Sunday is Potiskum’s market day and attracts traders and shoppers from all over Yobe State and beyond.
Another witness, Badaru Isa, said security operatives had taken over the site, which had been deserted.
“No-one can say how many people were affected by the blasts because everybody fled the area following the explosions,” he added.
Panicked
shoppers fled and traders abandoned their stalls at both the mobile
phone market and the city’s main market, which is just next door.
On
Saturday, a car exploded outside a nearby police station in the city,
killing the driver and a policeman.
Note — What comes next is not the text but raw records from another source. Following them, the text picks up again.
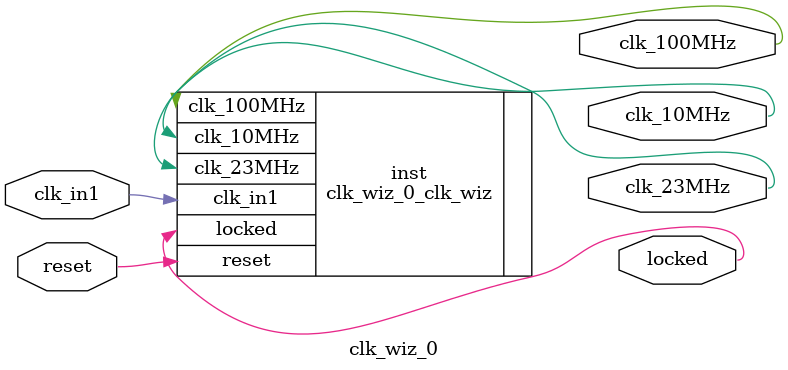
<source format=v>


`timescale 1ps/1ps

(* CORE_GENERATION_INFO = "clk_wiz_0,clk_wiz_v5_4_3_0,{component_name=clk_wiz_0,use_phase_alignment=true,use_min_o_jitter=false,use_max_i_jitter=false,use_dyn_phase_shift=false,use_inclk_switchover=false,use_dyn_reconfig=false,enable_axi=0,feedback_source=FDBK_AUTO,PRIMITIVE=MMCM,num_out_clk=3,clkin1_period=10.000,clkin2_period=10.000,use_power_down=false,use_reset=true,use_locked=true,use_inclk_stopped=false,feedback_type=SINGLE,CLOCK_MGR_TYPE=NA,manual_override=false}" *)

module clk_wiz_0 
 (
  // Clock out ports
  output        clk_100MHz,
  output        clk_10MHz,
  output        clk_23MHz,
  // Status and control signals
  input         reset,
  output        locked,
 // Clock in ports
  input         clk_in1
 );

  clk_wiz_0_clk_wiz inst
  (
  // Clock out ports  
  .clk_100MHz(clk_100MHz),
  .clk_10MHz(clk_10MHz),
  .clk_23MHz(clk_23MHz),
  // Status and control signals               
  .reset(reset), 
  .locked(locked),
 // Clock in ports
  .clk_in1(clk_in1)
  );

endmodule

</source>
The vehicle was being escorted to
the facility after being stopped earlier at a checkpoint.
Hours
before that incident, at least 19 people were killed when a female
suicide bomber, thought to be aged just 10, exploded outside a market in
Maiduguri, the state capital of neighbouring Borno.
Boko Haram
were suspected of instigating the Maiduguri attack, as it has
increasingly used female suicide bombers in its violent campaign for a
hardline Islamic state in northeast Nigeria.
Car bombings and
explosions caused by devices left in crowded places have also been
hallmarks of its bloody, six-year insurgency.
In November last
year, a female suicide bomber killed 12 people in an attack on another
mobile phone market in the town of Azare, in nearby Bauchi state.
Potiskum,
the commercial capital of Yobe, has seen a spate of attacks by the
Sunni Islam radicals, including one against a Shia procession last
November which killed 15.
A week after that attack, at least 58 people were killed when a suicide bomber blew himself up a city secondary school.